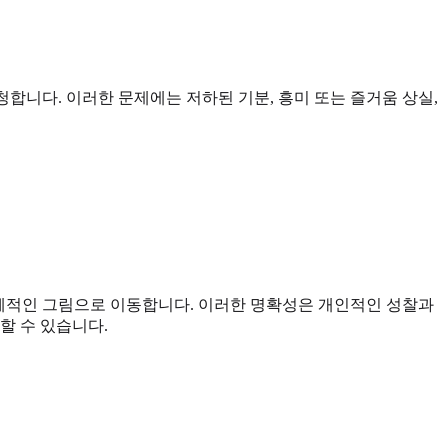
청합니다. 이러한 문제에는 저하된 기분, 흥미 또는 즐거움 상실,
 구체적인 그림으로 이동합니다. 이러한 명확성은 개인적인 성찰과
할 수 있습니다.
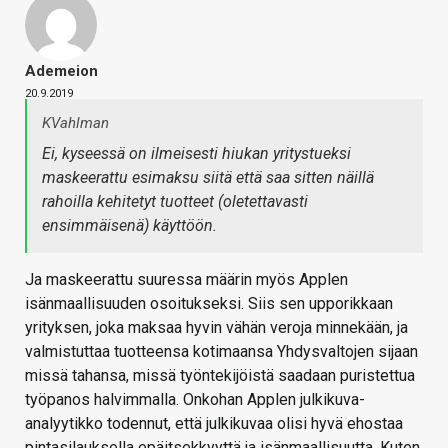
Ademeion
20.9.2019
KVahlman
Ei, kyseessä on ilmeisesti hiukan yritystueksi
maskeerattu esimaksu siitä että saa sitten näillä
rahoilla kehitetyt tuotteet (oletettavasti
ensimmäisenä) käyttöön.
Ja maskeerattu suuressa määrin myös Applen
isänmaallisuuden osoitukseksi. Siis sen upporikkaan
yrityksen, joka maksaa hyvin vähän veroja minnekään, ja
valmistuttaa tuotteensa kotimaansa Yhdysvaltojen sijaan
missä tahansa, missä työntekijöistä saadaan puristettua
työpanos halvimmalla. Onkohan Applen julkikuva-
analyytikko todennut, että julkikuvaa olisi hyvä ehostaa
pintasilauksella epäitsekkyyttä ja isänmaallisuutta. Kuten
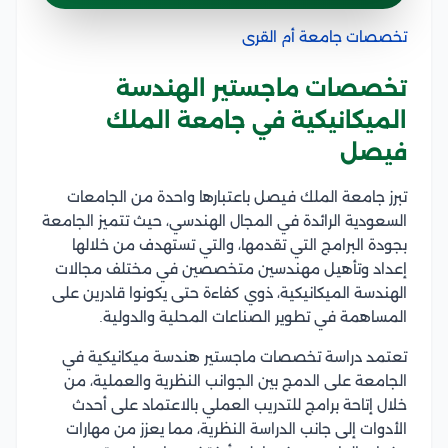
تخصصات جامعة أم القرى
تخصصات ماجستير الهندسة
الميكانيكية في جامعة الملك
فيصل
تبرز جامعة الملك فيصل باعتبارها واحدة من الجامعات
السعودية الرائدة في المجال الهندسي، حيث تتميز الجامعة
بجودة البرامج التي تقدمها، والتي تستهدف من خلالها
إعداد وتأهيل مهندسين متخصصين في مختلف مجالات
الهندسة الميكانيكية، ذوي كفاءة حتى يكونوا قادرين على
المساهمة في تطوير الصناعات المحلية والدولية.
تعتمد دراسة تخصصات ماجستير هندسة ميكانيكية في
الجامعة على الدمج بين الجوانب النظرية والعملية، من
خلال إتاحة برامج للتدريب العملي بالاعتماد على أحدث
الأدوات إلى جانب الدراسة النظرية، مما يعزز من مهارات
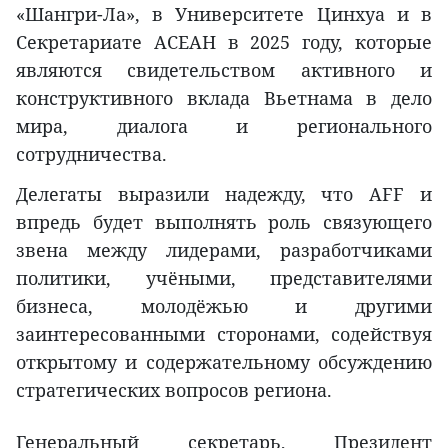
«Шангри-Ла», в Университете Цинхуа и в
Секретариате АСЕАН в 2025 году, которые
являются свидетельством активного и
конструктивного вклада Вьетнама в дело
мира, диалога и регионального
сотрудничества.
Делегаты выразили надежду, что AFF и
впредь будет выполнять роль связующего
звена между лидерами, разработчиками
политики, учёными, представителями
бизнеса, молодёжью и другими
заинтересованными сторонами, содействуя
открытому и содержательному обсуждению
стратегических вопросов региона.
Генеральный секретарь, Президент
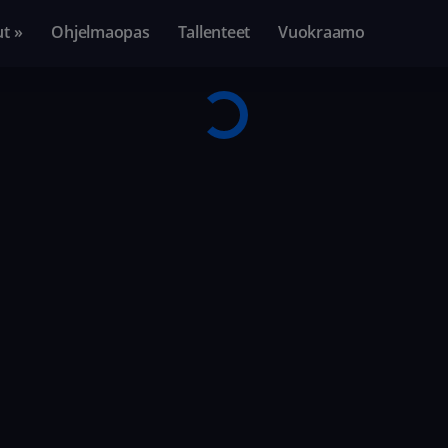
ut »
Ohjelmaopas
Tallenteet
Vuokraamo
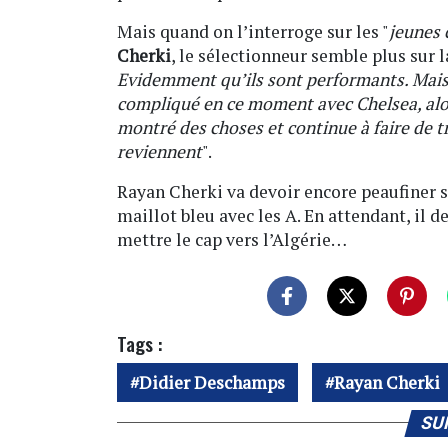
Mais quand on l’interroge sur les "
jeunes 
Cherki
, le sélectionneur semble plus sur l
Evidemment qu’ils sont performants. Mais i
compliqué en ce moment avec Chelsea, alors
montré des choses et continue à faire de t
reviennent
".
Rayan Cherki va devoir encore peaufiner se
maillot bleu avec les A. En attendant, il d
mettre le cap vers l’Algérie…
Tags :
Didier Deschamps
Rayan Cherki
SU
---*---
• _Problem description_: Copy all lines of the preceding data that hold the word "تخصصات".

• _Expected output_:
تخصصات جامعة أم القرى
تخصصات ماجستير الهندسة
تعتمد دراسة تخصصات ماجستير هندسة ميكانيكية في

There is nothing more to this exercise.